[Extracted material]

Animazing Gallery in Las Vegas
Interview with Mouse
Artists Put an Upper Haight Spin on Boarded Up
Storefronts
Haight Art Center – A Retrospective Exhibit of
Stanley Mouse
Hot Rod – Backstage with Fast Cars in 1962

[/Extracted material]

_Request_
In the entries above, find the line with "Storefronts", then retype it and every line after it exactly.

_Task answer_
Storefronts
Haight Art Center – A Retrospective Exhibit of
Stanley Mouse
Hot Rod – Backstage with Fast Cars in 1962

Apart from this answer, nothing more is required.